== Task instructions ==
Reproduce the listing below line for line and character for character, leaving out the pictures.

== Input data ==
********************
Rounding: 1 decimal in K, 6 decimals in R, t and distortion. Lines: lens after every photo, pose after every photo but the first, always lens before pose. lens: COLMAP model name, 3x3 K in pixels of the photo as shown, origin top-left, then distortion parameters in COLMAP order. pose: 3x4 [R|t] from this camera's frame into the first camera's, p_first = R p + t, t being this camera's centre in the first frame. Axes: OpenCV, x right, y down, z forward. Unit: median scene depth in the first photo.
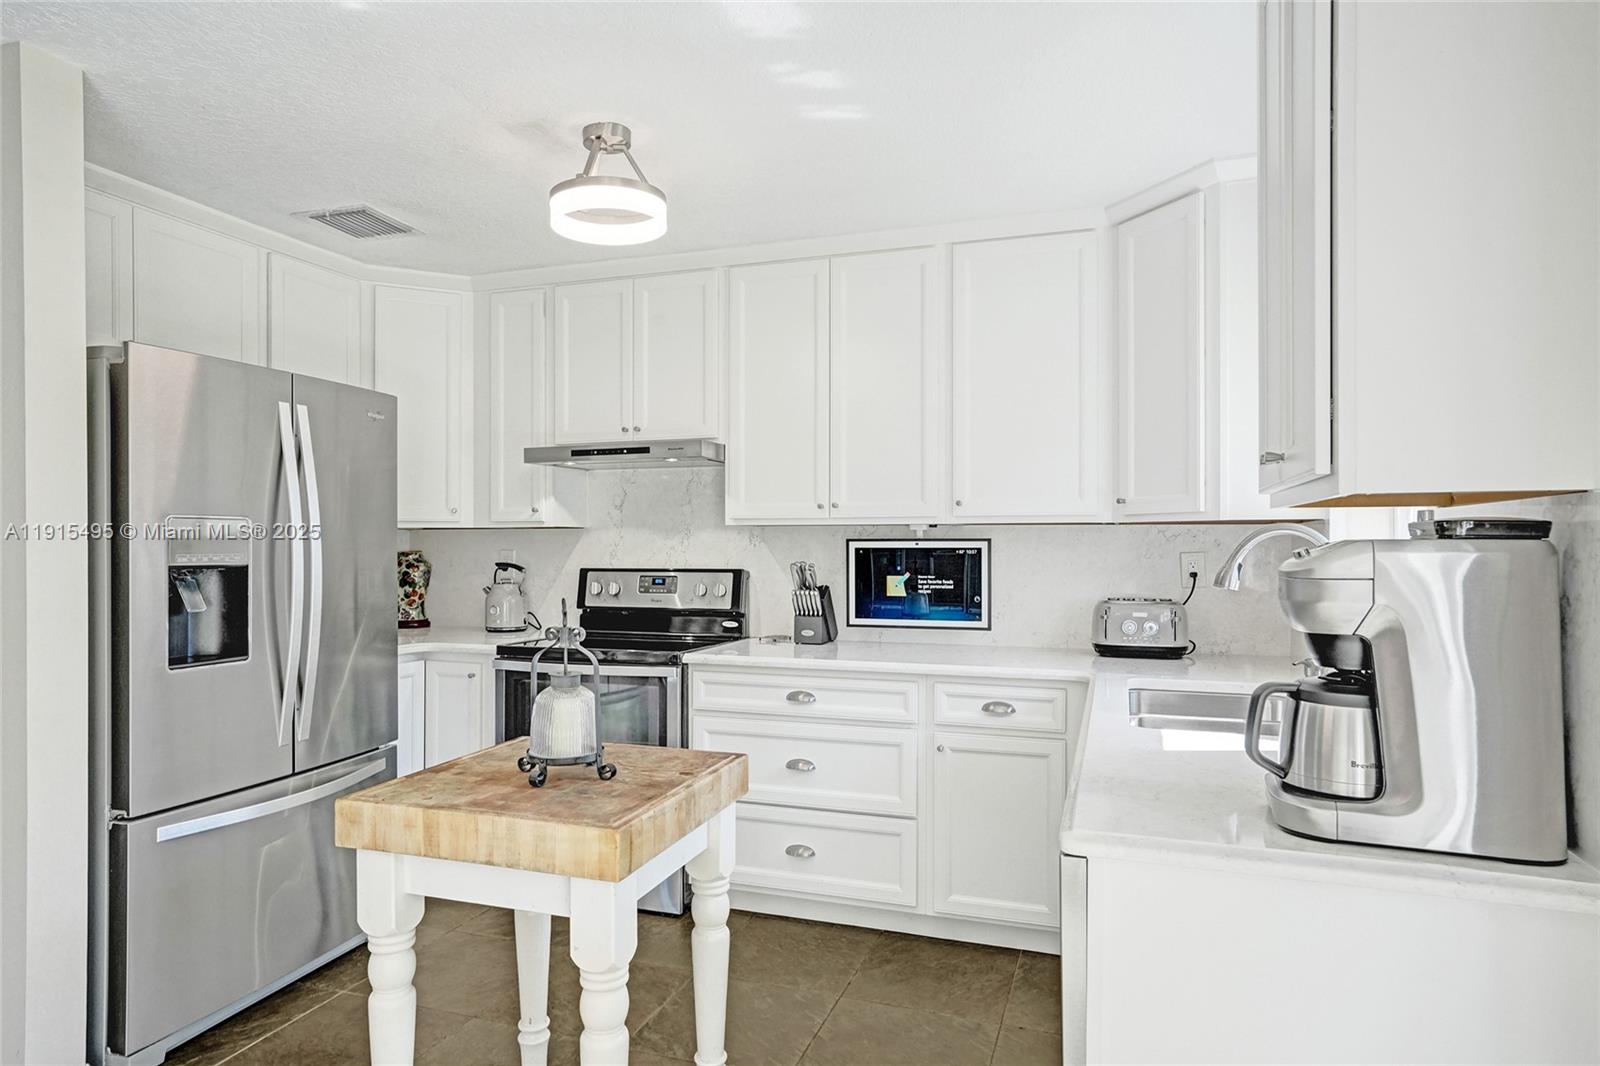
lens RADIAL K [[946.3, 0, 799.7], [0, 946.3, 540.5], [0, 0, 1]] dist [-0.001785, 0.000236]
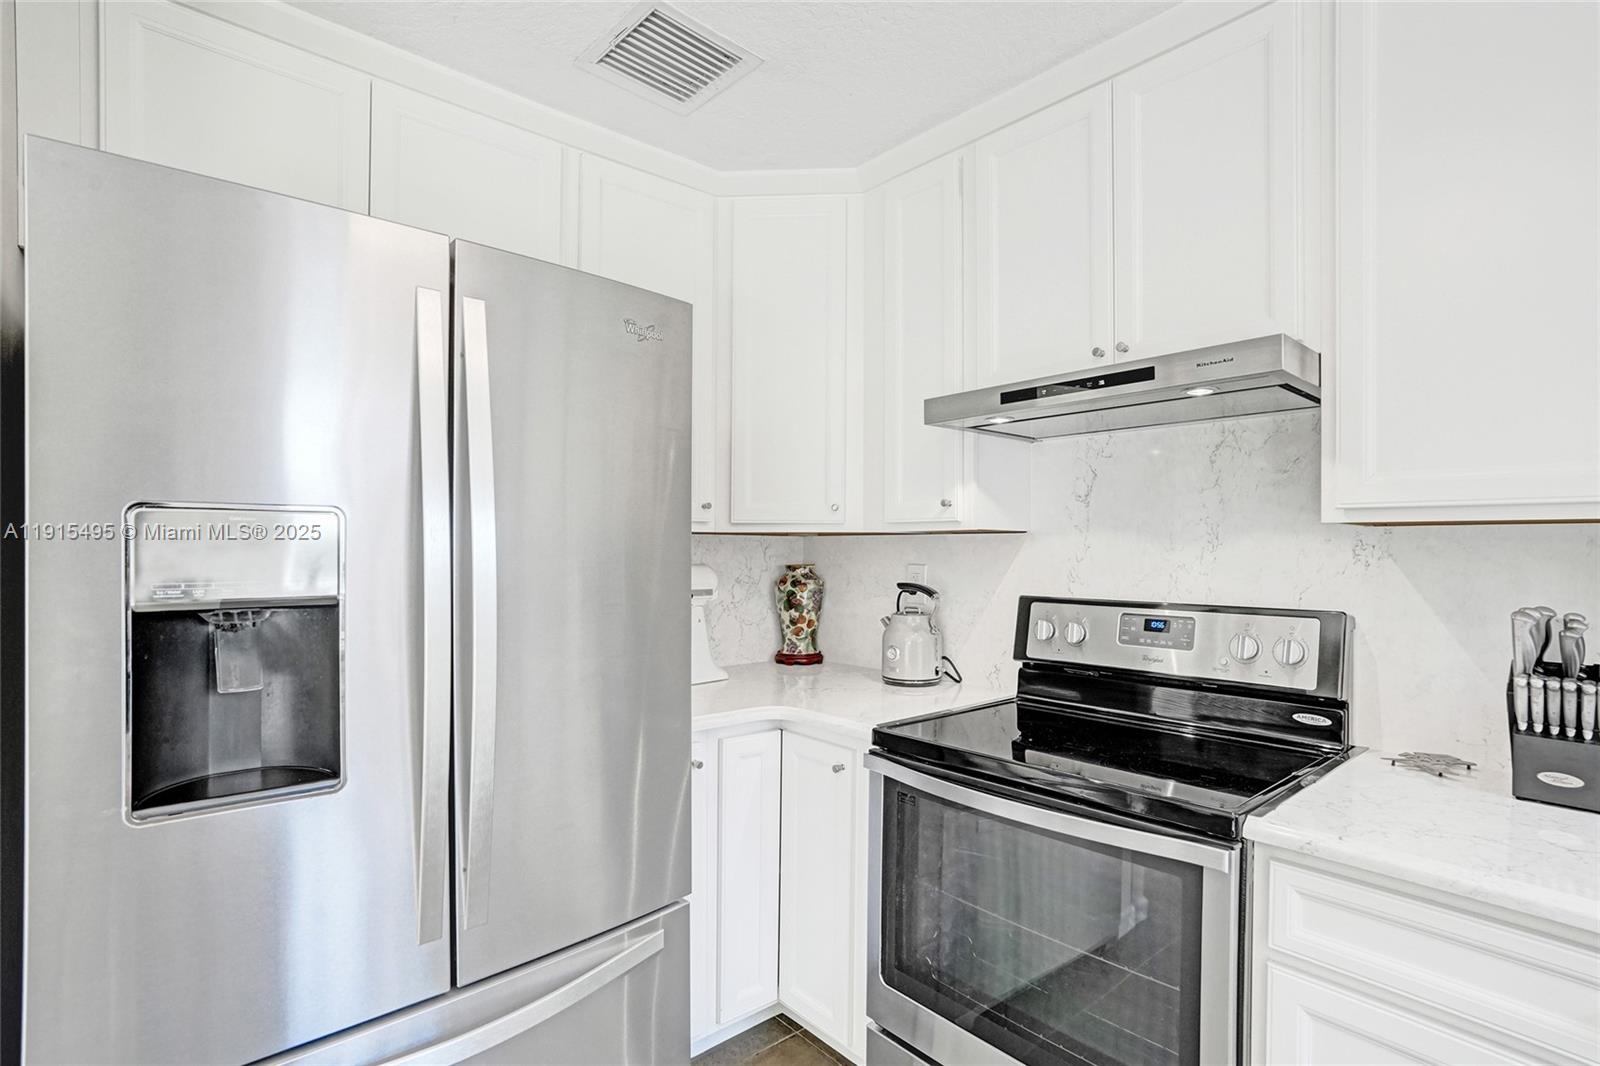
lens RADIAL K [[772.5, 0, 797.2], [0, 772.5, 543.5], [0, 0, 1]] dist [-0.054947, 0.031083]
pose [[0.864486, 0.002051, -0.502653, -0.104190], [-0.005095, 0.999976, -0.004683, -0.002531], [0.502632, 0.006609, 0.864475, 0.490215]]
********************
== Exercise solution ==
Rounding: 1 decimal in K, 6 decimals in R, t and distortion. Lines: lens after every photo, pose after every photo but the first, always lens before pose. lens: COLMAP model name, 3x3 K in pixels of the photo as shown, origin top-left, then distortion parameters in COLMAP order. pose: 3x4 [R|t] from this camera's frame into the first camera's, p_first = R p + t, t being this camera's centre in the first frame. Axes: OpenCV, x right, y down, z forward. Unit: median scene depth in the first photo.
lens RADIAL K [[946.3, 0, 799.7], [0, 946.3, 540.5], [0, 0, 1]] dist [-0.001785, 0.000236]
lens RADIAL K [[772.5, 0, 797.2], [0, 772.5, 543.5], [0, 0, 1]] dist [-0.054947, 0.031083]
pose [[0.864486, 0.002051, -0.502653, -0.104190], [-0.005095, 0.999976, -0.004683, -0.002531], [0.502632, 0.006609, 0.864475, 0.490215]]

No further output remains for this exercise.